* [Passage to read]:
--- start ---
Ex 11.1, 6
Draw a triangle ABC with side BC = 7 cm, ∠ B = 45°, ∠ A = 105°. Then, construct a triangle whose sides are 4/3 times the corresponding sides of Δ ABC.
In Δ ABC
∠B = 45°, ∠A = 105°
Sum of all interior angles in a triangle is 180°.
∠A + ∠B + ∠C = 180°
105° + 45° + ∠C = 180°
∠C = 180° − 150°
∠C = 30°
Steps of construction
- Draw a ΔABC with side BC = 7 cm, ∠B = 45°, ∠C = 30°.
- Draw a ray BX making an acute angle with BC on the opposite side of vertex A.
- Locate 4 points (as 4 is greater in 4 and 3), B_1, B_2, B_3, B_4, on BX.
- Join B_3C. Draw a line through B_4 parallel to B_3C intersecting extended BC at C'.
--- end ---
* [Stated exercise 1]: Write out the triangle construction exercise between "- Locate 4 points" and "extended BC at C'.", inclusive.
* [Stated exercise 2]: Write what comes next in the triangle construction exercise, picking up after its last line.

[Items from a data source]
--- start ---
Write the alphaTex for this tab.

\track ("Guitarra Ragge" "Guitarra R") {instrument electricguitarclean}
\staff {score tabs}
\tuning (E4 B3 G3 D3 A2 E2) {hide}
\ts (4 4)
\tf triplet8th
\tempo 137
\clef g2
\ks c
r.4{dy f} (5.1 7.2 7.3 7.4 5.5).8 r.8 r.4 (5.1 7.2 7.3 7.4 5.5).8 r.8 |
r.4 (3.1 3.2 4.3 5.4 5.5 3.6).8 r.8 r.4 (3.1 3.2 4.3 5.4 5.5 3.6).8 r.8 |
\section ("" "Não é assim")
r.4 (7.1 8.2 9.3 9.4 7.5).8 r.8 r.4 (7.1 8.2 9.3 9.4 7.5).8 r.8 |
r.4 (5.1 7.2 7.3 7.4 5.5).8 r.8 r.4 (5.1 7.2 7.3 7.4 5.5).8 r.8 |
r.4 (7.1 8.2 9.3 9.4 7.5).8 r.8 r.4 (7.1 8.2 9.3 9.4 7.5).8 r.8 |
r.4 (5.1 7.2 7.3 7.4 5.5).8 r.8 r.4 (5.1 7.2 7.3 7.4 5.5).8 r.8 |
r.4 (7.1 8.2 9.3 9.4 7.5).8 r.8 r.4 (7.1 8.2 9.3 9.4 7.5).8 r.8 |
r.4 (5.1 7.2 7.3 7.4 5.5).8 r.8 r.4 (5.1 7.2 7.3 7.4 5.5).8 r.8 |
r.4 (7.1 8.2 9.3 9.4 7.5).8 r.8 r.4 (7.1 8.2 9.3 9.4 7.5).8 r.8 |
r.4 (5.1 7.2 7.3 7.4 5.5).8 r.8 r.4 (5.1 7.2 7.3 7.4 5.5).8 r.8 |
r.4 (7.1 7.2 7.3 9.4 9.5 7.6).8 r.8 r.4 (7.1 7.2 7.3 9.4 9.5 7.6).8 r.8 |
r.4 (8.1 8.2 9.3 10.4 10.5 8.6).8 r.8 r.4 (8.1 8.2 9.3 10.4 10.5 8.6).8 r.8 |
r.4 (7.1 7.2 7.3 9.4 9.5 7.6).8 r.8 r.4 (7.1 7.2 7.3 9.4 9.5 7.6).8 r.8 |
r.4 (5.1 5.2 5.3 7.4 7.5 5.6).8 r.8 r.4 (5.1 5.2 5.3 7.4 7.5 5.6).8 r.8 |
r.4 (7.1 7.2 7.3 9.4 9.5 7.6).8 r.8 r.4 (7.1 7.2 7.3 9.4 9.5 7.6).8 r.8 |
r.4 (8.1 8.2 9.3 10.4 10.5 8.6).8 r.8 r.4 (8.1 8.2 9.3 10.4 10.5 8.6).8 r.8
--- end ---
* [Exercise output 1]:
- Locate 4 points (as 4 is greater in 4 and 3), B_1, B_2, B_3, B_4, on BX.
- Join B_3C. Draw a line through B_4 parallel to B_3C intersecting extended BC at C'.

* [Exercise output 2]:
- Through C', draw a line parallel to AC intersecting extended line segment at C'.
ΔA'BC' is the required triangle.
(BC^′)/BC=(BB_4)/(BB_3 ) = 4/3
Also, A’C’ is parallel to AC
So, the will make the same angle with line BC
∴ ∠ A’C’B = ∠ ACB
In Δ A’BC’ and ABC
∠ B = ∠ B
∠ A’C’B = ∠ ACB
Δ A’BC’ ∼ Δ ABC
Since corresponding sides of
similar triangles are in the same ratio
(A^′ B)/AB=(A^′ C^′)/AC=(BC^′)/BC
So, (A^′ B)/AB=(A^′ C^′)/AC=(BC^′)/BC =4/3.
This justifies the construction.